Occupational Ranking:

One of the best-known attempts to rank occupations in the U.S.A. was made by P.K. Hatt and C.C. North. In this test a nationwide sample of adults was asked to rate ninety occupations in accordance with prestige [associated with each occupation].

Thus, ‘physician’ with the highest prestige occupation, and ‘shoe shiner’ was the lowest. In between these came the other professional occupations, clerical and sales occupations, skilled and unskilled workers, etc.

Occupation and Prestige:

There is no doubt that occupations are related to social status in advanced industrial societies. People in those societies perceive the prestige differences between occupations.

Two factors seem to account for greater prestige of some occupations: (i) The func­tional importance of an occupation to the social system in which it is rated: and (ii) the scarcity of personnel for the occupation relative to demand.

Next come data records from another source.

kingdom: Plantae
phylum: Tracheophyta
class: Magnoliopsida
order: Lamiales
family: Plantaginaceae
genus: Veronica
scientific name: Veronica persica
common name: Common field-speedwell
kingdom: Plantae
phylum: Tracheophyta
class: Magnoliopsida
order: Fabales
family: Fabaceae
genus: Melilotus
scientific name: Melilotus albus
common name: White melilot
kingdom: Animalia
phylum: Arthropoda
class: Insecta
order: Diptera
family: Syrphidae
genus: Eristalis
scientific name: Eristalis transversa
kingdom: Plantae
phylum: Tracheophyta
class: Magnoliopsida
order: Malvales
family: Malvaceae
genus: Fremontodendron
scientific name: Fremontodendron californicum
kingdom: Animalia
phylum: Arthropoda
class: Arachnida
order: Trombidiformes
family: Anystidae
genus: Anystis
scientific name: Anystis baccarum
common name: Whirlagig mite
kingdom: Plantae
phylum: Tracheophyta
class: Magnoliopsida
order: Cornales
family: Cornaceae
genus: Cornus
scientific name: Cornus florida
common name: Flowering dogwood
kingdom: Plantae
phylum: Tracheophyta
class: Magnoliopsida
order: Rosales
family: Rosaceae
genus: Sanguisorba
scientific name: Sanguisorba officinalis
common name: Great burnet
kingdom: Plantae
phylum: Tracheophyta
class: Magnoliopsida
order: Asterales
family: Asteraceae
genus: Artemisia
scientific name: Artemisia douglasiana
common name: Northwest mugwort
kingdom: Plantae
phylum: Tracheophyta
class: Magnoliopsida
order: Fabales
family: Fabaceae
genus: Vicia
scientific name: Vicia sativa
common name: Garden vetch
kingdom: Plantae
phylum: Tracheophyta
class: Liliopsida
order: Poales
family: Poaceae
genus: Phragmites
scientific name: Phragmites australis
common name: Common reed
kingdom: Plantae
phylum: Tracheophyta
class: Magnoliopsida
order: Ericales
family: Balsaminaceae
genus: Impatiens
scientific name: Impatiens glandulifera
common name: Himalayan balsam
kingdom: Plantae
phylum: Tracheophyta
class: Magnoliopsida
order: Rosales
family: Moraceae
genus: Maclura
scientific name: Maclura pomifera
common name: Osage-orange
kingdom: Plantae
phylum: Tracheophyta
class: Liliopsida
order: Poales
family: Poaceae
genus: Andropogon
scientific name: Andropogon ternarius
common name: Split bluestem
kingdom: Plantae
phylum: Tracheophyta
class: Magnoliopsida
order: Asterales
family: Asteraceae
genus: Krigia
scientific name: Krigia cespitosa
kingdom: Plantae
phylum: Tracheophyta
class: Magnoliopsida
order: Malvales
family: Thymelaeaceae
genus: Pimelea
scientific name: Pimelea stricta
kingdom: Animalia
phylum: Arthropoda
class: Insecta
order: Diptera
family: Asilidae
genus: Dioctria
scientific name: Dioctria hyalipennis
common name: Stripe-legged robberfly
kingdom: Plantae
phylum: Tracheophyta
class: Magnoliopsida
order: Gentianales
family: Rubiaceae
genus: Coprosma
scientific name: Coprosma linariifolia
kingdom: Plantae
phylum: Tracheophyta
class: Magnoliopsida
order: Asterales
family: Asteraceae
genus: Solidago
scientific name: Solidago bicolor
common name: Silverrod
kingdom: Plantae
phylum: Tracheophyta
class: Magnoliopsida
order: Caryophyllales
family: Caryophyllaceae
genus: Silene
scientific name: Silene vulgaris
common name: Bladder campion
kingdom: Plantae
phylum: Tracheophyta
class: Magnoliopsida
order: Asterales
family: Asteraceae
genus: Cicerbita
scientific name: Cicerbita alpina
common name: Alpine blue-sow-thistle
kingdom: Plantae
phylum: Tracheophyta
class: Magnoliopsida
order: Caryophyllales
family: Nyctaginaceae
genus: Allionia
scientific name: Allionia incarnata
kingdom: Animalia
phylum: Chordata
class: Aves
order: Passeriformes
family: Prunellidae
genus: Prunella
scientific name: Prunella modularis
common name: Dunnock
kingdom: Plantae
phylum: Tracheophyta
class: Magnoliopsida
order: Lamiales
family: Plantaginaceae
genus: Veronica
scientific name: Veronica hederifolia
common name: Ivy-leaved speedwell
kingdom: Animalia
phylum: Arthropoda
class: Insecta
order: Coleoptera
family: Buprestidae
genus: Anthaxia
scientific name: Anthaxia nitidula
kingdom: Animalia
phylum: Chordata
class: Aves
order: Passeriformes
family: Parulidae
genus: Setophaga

For example, the occupation of physicians is asso­ciated with higher prestige in many societies because of its importance and the scarcity of the physi­cians to meet societies’ actual needs.


Income is a factor in occupational prestige but it is not only factor. One of the tests conducted in U.S.A. has revealed that the majority of people rate occupational prestige not on the basis of money but on something else. It is found that factors such as responsibility for public wel­fare and highly specialised training influence the prestige of an occupation to a great extent.


Occupational statuses are often symbolised by various kinds of costume. These vary all the way from the complete uniform to a distinctive kind of cap or hat. Policemen, priests and soldiers are, for example, easily distinguishable by differences in dress.

In hospitals the white uni­forms of the doctors and nurses prevent them from being mistaken for patients and visitors. Brief­cases are status symbols for sales representatives, diplomats, professors and attorneys. Rank within an occupation, moreover, may also be designated by differences in dress and badges [as it is in the case of the army].

In the modern industrial societies the occupational roles are more complex and the functional expectations are more specifically stated. Occupations or jobs are ranked in terms of number of criteria such as education-qualifications, higher intelligence and skill, experience and difficulty of performance.